═══ Material for the task
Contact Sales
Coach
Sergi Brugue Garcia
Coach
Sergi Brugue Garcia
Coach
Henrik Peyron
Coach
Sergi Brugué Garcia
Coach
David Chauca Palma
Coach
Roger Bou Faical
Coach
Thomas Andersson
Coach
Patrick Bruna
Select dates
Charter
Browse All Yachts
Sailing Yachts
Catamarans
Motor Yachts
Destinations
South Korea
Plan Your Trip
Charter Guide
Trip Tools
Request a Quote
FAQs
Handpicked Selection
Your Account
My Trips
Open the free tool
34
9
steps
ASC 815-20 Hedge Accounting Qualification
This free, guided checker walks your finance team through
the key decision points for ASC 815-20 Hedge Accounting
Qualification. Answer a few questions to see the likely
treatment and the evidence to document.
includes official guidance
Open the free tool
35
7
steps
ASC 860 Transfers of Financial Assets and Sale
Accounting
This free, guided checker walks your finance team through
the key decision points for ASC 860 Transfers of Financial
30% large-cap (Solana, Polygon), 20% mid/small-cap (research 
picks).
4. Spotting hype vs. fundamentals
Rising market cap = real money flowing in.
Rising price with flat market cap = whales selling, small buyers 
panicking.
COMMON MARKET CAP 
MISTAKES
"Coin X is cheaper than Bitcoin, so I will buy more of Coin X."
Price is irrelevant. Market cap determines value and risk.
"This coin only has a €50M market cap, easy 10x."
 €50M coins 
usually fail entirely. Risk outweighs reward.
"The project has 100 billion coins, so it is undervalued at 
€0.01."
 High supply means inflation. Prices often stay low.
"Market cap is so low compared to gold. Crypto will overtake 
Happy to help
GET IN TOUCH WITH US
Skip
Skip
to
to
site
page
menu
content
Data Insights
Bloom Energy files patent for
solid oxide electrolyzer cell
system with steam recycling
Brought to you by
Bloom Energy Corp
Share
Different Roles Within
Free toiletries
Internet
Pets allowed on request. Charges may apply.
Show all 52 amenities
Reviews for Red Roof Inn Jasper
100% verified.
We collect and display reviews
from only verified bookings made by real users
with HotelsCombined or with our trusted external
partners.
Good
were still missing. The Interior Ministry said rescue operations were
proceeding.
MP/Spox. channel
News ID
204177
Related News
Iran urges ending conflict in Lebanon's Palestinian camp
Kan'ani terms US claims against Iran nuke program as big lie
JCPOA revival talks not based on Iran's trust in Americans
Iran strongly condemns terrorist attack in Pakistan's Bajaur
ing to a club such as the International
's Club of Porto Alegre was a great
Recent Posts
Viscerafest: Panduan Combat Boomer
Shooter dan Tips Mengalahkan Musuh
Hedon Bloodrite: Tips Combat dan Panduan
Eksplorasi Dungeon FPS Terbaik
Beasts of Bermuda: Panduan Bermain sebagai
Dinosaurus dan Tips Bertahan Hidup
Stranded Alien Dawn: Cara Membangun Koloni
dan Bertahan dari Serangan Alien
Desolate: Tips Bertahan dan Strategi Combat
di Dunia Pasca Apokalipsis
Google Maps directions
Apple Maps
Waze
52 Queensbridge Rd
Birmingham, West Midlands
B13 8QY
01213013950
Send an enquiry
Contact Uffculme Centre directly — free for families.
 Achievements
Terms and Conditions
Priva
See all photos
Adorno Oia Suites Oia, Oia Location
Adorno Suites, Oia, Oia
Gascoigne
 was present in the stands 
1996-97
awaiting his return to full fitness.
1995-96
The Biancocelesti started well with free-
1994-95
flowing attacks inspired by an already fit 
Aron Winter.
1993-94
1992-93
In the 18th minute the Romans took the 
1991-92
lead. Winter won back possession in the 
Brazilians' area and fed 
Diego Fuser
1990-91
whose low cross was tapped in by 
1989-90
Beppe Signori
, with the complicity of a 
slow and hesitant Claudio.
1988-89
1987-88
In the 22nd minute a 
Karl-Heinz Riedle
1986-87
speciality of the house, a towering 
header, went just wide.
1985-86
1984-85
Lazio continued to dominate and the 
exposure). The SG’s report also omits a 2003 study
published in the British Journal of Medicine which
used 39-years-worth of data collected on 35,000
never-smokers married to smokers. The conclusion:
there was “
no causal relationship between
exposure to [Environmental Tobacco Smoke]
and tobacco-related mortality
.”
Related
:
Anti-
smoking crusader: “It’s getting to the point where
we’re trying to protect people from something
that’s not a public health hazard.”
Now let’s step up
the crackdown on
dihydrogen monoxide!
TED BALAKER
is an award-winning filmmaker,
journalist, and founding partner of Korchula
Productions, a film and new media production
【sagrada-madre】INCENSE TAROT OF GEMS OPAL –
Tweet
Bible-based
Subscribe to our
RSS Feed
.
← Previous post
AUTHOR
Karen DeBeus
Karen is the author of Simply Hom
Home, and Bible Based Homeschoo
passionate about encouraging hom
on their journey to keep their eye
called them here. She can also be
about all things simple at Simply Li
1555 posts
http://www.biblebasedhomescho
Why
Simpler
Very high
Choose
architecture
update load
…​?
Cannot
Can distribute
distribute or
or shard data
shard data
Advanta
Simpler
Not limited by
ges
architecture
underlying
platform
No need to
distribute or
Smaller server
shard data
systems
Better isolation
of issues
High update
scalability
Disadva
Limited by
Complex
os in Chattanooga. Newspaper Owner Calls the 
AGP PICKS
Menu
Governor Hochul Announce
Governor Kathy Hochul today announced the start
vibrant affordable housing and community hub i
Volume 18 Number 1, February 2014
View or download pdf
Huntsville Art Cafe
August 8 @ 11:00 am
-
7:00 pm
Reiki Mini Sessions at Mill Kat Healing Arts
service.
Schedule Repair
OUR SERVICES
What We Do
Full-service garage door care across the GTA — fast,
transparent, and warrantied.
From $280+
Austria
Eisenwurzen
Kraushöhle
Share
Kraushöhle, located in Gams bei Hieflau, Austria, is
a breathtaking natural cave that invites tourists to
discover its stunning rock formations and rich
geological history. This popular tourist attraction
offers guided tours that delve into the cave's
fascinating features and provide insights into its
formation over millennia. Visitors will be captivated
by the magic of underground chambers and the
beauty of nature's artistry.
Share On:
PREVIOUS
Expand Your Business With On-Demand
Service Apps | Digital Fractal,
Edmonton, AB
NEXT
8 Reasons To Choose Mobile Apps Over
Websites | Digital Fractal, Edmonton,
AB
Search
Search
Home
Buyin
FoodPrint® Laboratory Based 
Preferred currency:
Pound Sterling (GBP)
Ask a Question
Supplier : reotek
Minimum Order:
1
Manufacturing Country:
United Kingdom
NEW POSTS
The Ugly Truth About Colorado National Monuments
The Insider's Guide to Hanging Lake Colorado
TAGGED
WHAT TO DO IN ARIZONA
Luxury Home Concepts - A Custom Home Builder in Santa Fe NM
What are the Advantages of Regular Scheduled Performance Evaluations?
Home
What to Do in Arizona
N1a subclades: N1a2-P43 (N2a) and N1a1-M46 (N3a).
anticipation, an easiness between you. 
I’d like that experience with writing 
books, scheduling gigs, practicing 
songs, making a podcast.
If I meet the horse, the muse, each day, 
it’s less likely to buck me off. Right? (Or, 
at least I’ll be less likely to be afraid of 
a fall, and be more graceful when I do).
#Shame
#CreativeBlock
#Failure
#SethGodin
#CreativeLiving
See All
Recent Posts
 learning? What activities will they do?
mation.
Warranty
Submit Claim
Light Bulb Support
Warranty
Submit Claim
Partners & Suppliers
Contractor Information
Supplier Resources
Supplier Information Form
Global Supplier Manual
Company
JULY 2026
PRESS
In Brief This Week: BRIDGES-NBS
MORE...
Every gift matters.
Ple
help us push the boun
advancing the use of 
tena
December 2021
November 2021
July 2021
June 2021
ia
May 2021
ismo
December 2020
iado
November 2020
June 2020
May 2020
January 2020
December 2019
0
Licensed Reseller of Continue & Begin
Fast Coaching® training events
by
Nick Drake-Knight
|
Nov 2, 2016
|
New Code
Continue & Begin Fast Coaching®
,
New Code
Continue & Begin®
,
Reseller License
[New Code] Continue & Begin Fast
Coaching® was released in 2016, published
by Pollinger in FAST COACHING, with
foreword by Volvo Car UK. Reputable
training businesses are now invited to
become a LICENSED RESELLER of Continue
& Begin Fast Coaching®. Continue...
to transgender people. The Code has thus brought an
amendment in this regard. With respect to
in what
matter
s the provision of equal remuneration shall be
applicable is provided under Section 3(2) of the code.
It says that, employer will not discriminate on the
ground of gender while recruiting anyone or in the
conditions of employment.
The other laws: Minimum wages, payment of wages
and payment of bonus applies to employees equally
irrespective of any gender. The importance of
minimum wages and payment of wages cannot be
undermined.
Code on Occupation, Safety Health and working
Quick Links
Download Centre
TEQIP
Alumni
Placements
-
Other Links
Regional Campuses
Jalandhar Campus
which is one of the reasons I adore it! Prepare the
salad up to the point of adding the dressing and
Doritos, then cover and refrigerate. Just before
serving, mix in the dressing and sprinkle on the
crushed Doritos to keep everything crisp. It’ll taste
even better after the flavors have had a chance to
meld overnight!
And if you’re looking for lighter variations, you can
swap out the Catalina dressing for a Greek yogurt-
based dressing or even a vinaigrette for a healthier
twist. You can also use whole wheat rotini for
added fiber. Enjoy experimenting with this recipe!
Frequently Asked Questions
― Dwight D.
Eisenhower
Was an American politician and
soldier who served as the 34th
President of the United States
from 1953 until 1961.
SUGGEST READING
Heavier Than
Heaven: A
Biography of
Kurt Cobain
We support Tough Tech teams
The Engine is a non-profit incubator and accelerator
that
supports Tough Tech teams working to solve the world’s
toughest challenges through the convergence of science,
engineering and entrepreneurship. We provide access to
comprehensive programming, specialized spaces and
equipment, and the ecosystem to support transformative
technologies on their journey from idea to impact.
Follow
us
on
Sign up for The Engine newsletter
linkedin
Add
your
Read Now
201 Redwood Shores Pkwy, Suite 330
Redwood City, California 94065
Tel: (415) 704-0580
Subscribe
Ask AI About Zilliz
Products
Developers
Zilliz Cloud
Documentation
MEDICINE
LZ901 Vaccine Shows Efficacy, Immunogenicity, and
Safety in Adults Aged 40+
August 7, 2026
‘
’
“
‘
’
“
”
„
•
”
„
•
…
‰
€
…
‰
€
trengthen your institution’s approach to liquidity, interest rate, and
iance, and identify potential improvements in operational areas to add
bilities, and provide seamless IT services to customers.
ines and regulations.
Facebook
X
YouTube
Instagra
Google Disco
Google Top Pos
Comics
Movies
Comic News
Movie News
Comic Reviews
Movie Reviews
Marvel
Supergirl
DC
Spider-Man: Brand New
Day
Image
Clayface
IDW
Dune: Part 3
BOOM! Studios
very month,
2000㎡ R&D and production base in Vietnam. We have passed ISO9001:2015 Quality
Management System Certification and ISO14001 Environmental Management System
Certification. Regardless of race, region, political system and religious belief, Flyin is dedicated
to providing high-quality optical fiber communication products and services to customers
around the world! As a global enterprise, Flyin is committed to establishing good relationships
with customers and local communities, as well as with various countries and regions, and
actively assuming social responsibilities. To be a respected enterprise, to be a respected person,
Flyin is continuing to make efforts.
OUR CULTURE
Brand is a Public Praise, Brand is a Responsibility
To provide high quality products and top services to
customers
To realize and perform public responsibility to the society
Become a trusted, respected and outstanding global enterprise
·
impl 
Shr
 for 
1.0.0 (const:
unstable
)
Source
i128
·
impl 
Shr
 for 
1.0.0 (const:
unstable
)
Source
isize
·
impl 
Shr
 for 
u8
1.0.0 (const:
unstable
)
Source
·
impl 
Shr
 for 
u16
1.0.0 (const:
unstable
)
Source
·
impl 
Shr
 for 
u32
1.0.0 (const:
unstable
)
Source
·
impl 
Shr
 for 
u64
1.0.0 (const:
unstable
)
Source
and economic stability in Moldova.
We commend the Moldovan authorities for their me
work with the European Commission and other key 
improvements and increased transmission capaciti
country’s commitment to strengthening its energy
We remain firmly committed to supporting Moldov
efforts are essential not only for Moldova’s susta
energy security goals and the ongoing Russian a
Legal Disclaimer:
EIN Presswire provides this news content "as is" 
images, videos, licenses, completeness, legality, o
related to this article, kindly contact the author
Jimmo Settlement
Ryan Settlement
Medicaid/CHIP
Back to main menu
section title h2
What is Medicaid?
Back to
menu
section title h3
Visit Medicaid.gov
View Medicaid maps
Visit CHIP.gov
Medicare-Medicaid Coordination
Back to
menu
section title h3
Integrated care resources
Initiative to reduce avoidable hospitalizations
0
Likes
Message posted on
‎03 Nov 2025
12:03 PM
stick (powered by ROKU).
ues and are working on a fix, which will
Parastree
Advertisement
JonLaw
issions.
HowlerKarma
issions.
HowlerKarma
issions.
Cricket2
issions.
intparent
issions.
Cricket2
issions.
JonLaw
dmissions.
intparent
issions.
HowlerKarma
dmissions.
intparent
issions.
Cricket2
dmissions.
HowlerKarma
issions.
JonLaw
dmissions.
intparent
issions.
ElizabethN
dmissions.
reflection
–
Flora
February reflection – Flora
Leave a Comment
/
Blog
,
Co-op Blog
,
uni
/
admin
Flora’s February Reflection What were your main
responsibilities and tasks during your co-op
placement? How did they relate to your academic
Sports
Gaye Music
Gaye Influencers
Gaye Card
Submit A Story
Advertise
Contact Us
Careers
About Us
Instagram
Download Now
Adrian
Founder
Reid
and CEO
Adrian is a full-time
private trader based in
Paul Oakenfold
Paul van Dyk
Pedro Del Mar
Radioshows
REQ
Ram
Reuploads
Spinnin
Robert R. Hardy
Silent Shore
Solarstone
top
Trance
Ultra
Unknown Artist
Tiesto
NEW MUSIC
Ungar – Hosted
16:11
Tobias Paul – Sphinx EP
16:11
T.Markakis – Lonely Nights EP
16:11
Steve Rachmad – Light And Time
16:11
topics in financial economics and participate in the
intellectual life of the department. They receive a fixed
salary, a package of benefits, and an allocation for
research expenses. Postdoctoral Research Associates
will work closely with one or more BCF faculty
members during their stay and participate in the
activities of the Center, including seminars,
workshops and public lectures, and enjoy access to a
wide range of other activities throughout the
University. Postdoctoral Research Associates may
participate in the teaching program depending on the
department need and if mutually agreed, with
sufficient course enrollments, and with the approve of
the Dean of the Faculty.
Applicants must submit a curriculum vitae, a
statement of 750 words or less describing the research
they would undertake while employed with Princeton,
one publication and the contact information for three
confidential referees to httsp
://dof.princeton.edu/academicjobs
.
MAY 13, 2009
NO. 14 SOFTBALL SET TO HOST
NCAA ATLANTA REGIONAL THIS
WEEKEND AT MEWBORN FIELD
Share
══════
Task description - How many lines of the records above contain the string "Qualification"? Reply with the number alone.

Task result - 2